ASSIGNED TASK: Whenever a line in the material below contains "Shipping", copy that line.

■ ■ ■ ■ ■ ■ ■

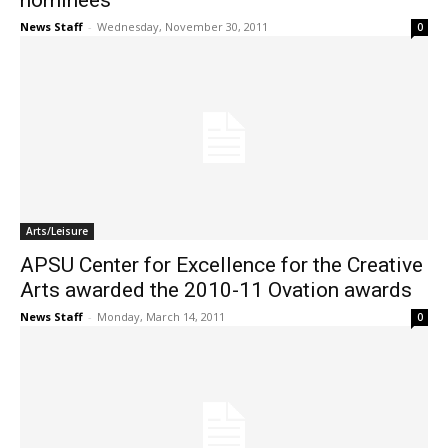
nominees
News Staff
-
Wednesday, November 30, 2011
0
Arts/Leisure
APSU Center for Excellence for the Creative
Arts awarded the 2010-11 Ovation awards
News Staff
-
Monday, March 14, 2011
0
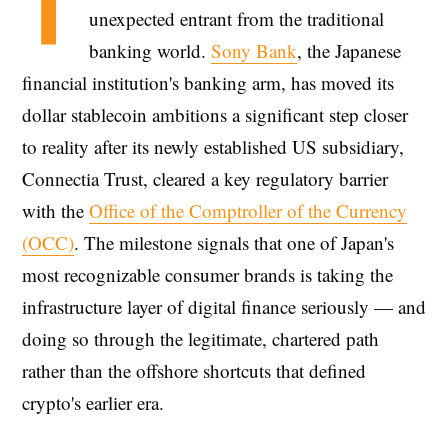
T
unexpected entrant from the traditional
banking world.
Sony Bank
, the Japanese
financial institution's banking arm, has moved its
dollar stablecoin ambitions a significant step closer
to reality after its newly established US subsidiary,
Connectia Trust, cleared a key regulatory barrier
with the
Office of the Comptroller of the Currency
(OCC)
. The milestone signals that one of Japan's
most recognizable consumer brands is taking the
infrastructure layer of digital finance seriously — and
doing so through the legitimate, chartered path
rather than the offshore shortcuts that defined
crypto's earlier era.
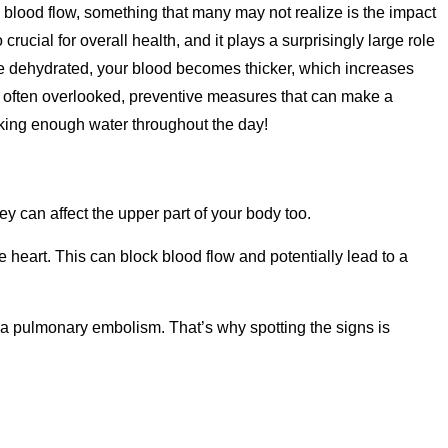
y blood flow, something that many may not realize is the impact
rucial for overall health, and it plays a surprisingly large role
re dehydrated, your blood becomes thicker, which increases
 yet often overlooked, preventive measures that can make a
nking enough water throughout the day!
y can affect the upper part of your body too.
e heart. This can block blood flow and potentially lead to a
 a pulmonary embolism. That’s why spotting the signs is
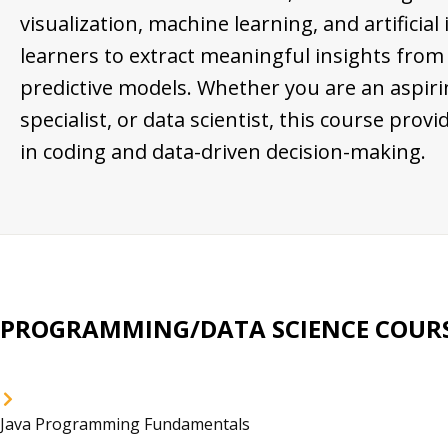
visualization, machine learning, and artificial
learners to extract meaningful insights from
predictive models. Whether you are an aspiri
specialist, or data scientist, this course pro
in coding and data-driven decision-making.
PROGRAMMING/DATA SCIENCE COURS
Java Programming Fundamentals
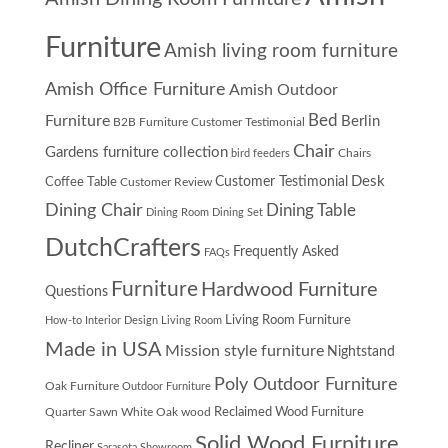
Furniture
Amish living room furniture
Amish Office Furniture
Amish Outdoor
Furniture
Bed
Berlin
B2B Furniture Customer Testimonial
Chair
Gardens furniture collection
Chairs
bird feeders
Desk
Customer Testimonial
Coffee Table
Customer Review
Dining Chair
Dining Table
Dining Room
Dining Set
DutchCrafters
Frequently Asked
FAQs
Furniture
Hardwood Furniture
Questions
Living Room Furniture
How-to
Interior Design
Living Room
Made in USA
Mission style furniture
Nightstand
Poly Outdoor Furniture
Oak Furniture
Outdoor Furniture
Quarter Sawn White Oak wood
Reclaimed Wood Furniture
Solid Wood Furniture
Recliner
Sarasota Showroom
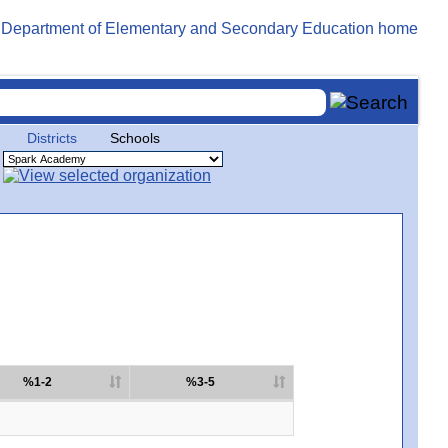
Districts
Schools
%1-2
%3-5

■ ■ ■ ■ ■ ■ ■

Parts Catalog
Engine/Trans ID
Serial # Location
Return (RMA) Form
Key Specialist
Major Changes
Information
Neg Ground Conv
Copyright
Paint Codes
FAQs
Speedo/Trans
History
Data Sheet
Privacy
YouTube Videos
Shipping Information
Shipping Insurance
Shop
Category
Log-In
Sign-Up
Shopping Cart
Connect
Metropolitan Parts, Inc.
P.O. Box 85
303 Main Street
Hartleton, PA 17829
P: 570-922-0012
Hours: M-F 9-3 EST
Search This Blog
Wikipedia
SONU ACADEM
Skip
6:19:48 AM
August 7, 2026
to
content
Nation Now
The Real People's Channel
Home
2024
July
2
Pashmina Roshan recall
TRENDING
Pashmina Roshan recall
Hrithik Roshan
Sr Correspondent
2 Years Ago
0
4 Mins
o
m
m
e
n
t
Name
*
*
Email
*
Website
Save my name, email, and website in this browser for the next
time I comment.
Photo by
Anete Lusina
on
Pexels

■ ■ ■ ■ ■ ■ ■

THE ANSWER:
Shipping Information
Shipping Insurance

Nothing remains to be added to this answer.